Generell muss sich die rot-rot-grüne Koalition entscheiden, wie sie den Nahverkehr in der Hauptstadt künftig finanzieren will. Bisher wurden vor allem Tarifsenkungen beschlossen, so geschehen beim Sozialticket. Schüler sollen ab dem kommenden Schuljahr im August generell gratis fahren dürfen. Zum gleichen Zeitpunkt wird auch der Preis des Azubitickets auf 365 Euro im Jahr gesenkt, außerdem soll es generell in ganz Berlin und Brandenburg gelten - eine Ersparnis um bis zu 75 Prozent. Auch das Firmenticket wird deutlich günstiger.

«Die Einnahmen sollen durch mehr Fahrgäste gesteigert werden», erklärt Harald Wolf, Verkehrsexperte der Linksfraktion den Ansatz. Angesichts der Kapazitätsprobleme dürften zumindest im Berufsverkehr die Spielräume dafür eher gering sein. «Die Stammkunden werden entlastet, Gelegenheitsfahrer gegebenenfalls höher belastet», sagt Wolf über die Tarifzukunft. Einzelfahrscheine, Tageskarten und möglicherweise auch Wochenkarten könnten also teurer werden, wahrscheinlich schon ab nächstem Jahr. Nach den Brandenburger Wahlen im September könnten Vertreter beider Bundesländer im Verkehrsverbund Berlin-Brandenburg (VBB) entsprechendes beschließen. «Wir haben von Berliner Seite bisher Tariferhöhungen verhindert, die Brandenburger Betriebe drängeln schon sehr», so der Verkehrsexperte.

«Was wir brauchen, sind einfache und verständliche Tarife. Was wir nicht brauchen, ist ein kostenloser oder fast kostenloser Öffentlicher Personennahverkehr», sagte VBB-Chefin Susanne Henckel bei einer Veranstaltung am vergangenen Mittwoch.

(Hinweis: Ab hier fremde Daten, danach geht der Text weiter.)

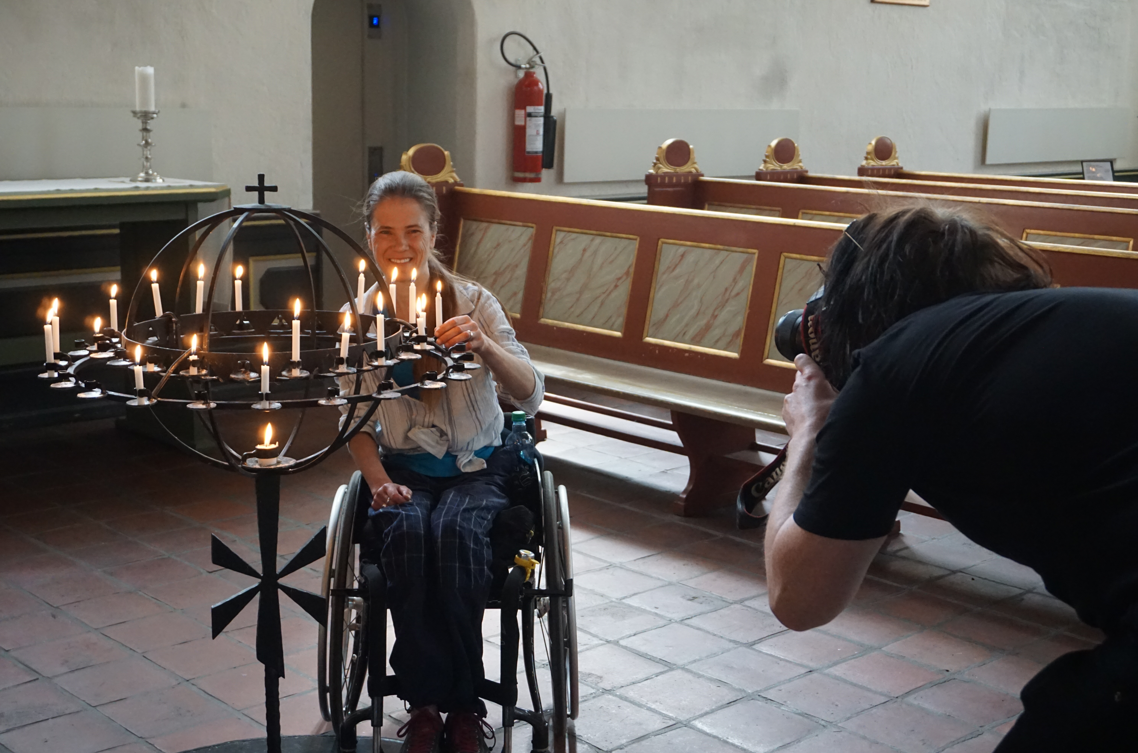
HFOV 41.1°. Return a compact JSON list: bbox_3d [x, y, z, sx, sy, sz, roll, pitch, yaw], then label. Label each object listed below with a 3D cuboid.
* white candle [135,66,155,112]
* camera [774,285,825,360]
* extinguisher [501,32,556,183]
[{"bbox_3d":[-1.732,-1.177,6.200,0.076,0.188,0.076,-8,14,-43],"label":"white candle"},{"bbox_3d":[0.374,-0.067,2.103,0.142,0.110,0.165,-5,6,-30],"label":"camera"},{"bbox_3d":[-0.215,-1.420,8.021,0.340,0.781,0.175,-8,14,-43],"label":"extinguisher"}]

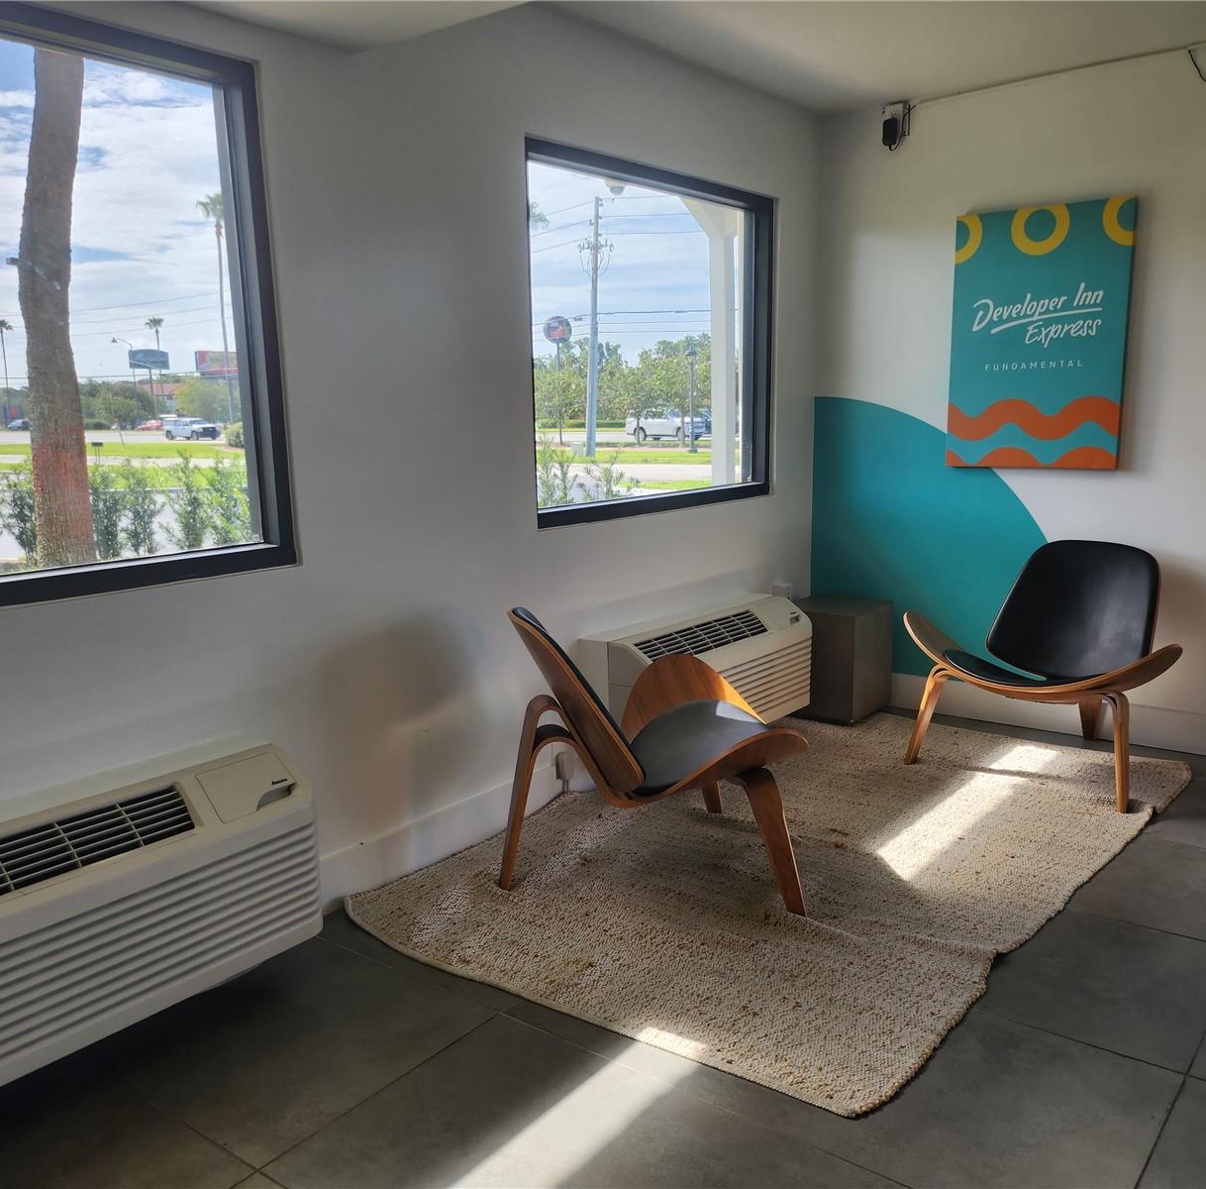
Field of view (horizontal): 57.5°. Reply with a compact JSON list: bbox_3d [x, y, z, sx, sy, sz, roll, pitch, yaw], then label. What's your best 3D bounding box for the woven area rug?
[{"bbox_3d":[0.669,0.688,3.342,1.500,0.025,2.430,7,13,38],"label":"woven area rug"}]

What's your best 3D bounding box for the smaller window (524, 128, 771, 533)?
[{"bbox_3d":[0.179,-0.866,3.824,0.110,1.130,1.400,7,13,38],"label":"smaller window"}]

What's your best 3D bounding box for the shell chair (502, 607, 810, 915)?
[{"bbox_3d":[0.084,0.394,2.957,0.790,0.750,0.920,-4,10,-12],"label":"shell chair"}]

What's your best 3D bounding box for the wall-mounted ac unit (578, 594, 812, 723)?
[{"bbox_3d":[0.364,0.285,3.900,0.285,0.420,1.060,7,13,38],"label":"wall-mounted ac unit"}]

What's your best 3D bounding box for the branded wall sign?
[{"bbox_3d":[1.591,-0.930,4.031,0.620,0.927,0.038,7,13,38],"label":"branded wall sign"}]

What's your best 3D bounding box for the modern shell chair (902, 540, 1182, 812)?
[{"bbox_3d":[1.556,0.214,3.772,0.780,0.750,0.920,-11,14,-44],"label":"modern shell chair"}]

In Wien habe die Senkung des Preises des Jahrestickets für Jedermann 2013 zwar eine Verdoppelung der Abonnentenzahlen auf 800 000 gebracht«, erläuterte Friedemann Brockmeyer vom Beratungsunternehmen Civity, das die Tarifreform wissenschaftlich begleitet hatte. »Aber die Zuwächse bei den Fahrgastzahlen blieben unter dem allgemeinen Bevölkerungszuwachs.« Und die wegfallenden Einnahmen aus teureren Einzelfahrkarten muss nun die Stadt Wien mit 42 Millionen Euro jährlich kompensieren. »Wenn ich das rational aus einer Verkehrswende betrachte: 42 Millionen Euro wären vier Kilometer Straßenbahn-Neubaustrecke. Man hätte von dem Geld inzwischen also 25 Kilometer Straßenbahn bauen können«, rechnet er vor. Die Frage sei eher, wie sehr man solche Tarifmaßnahmen brauche, um andere Vorhaben zu flankieren. »Wenn sich die Politik traut, den ganzen S-Bahnring zur Parkraumzone zu machen, vielleicht sogar bis Steglitz, dann kann eine Reduktion des Tarifs eine flankierende Maßnahme sein«, sagt Brockmeyer.

Als sogenannte dritte Säule der Finanzierung des Nahverkehrs neben Ticketeinnahmen und Subventionen lässt die Senatsverkehrsverwaltung nach nd-Informationen derzeit rechtlich prüfen, ob nicht Parkplätze oder Unternehmen für ihre Beschäftigten mit Abgaben belegt werden können. Das wird für Diskussionen sorgen.